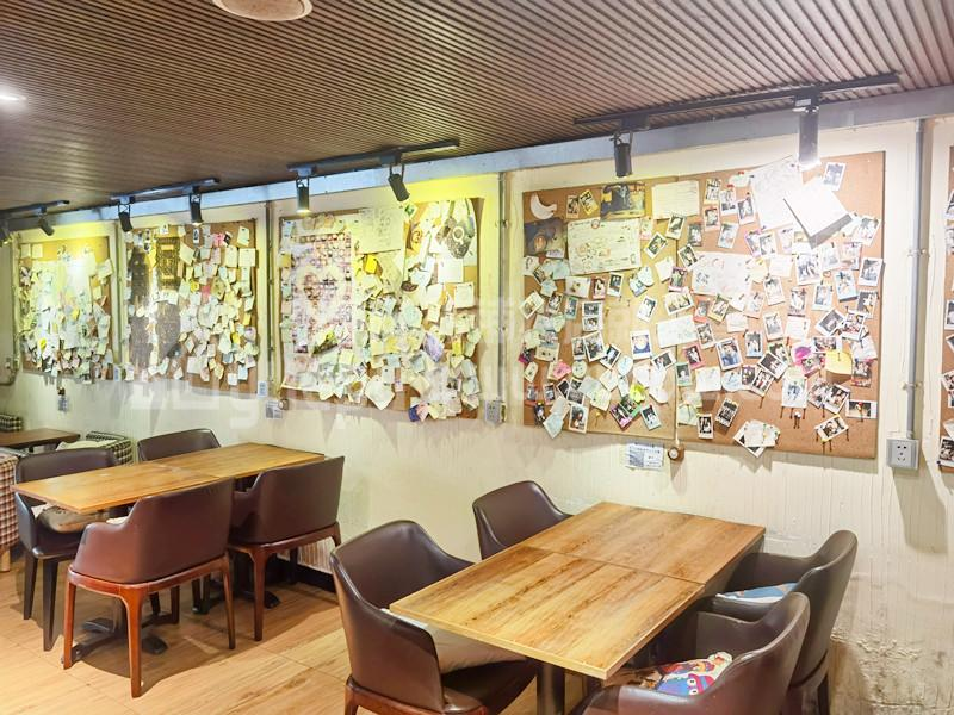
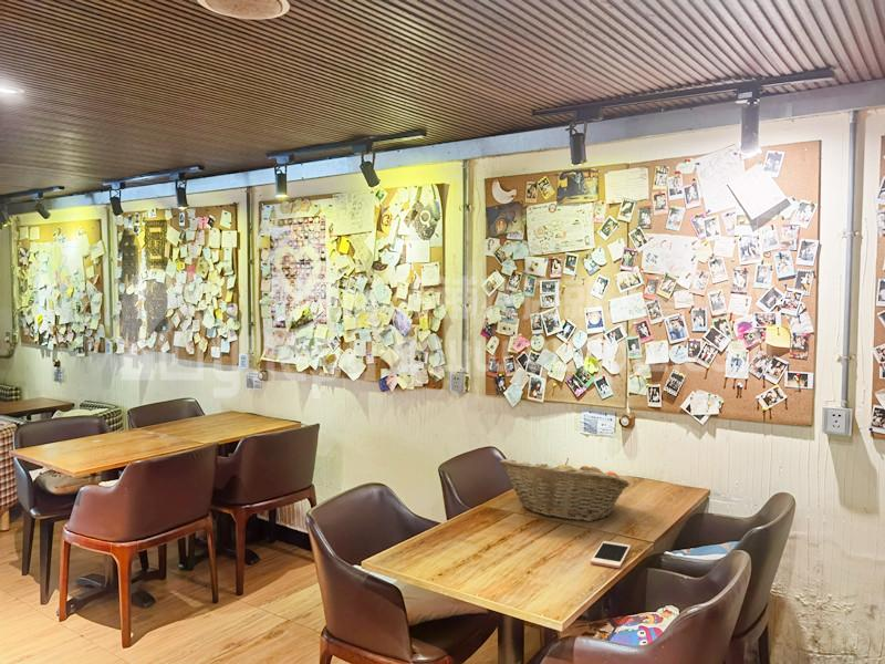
+ cell phone [590,540,632,569]
+ fruit basket [499,457,632,522]
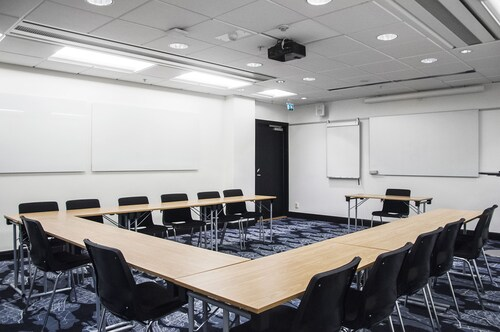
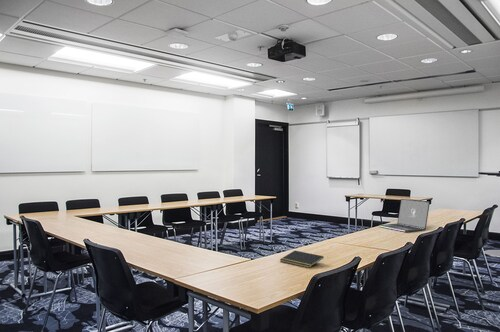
+ notepad [279,250,325,269]
+ laptop [378,198,431,233]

━━━━

Assignment: Each line above should be written out again exactly, and no picture should appear in the copy.

Output:
+ cell phone [590,540,632,569]
+ fruit basket [499,457,632,522]
+ notepad [279,250,325,269]
+ laptop [378,198,431,233]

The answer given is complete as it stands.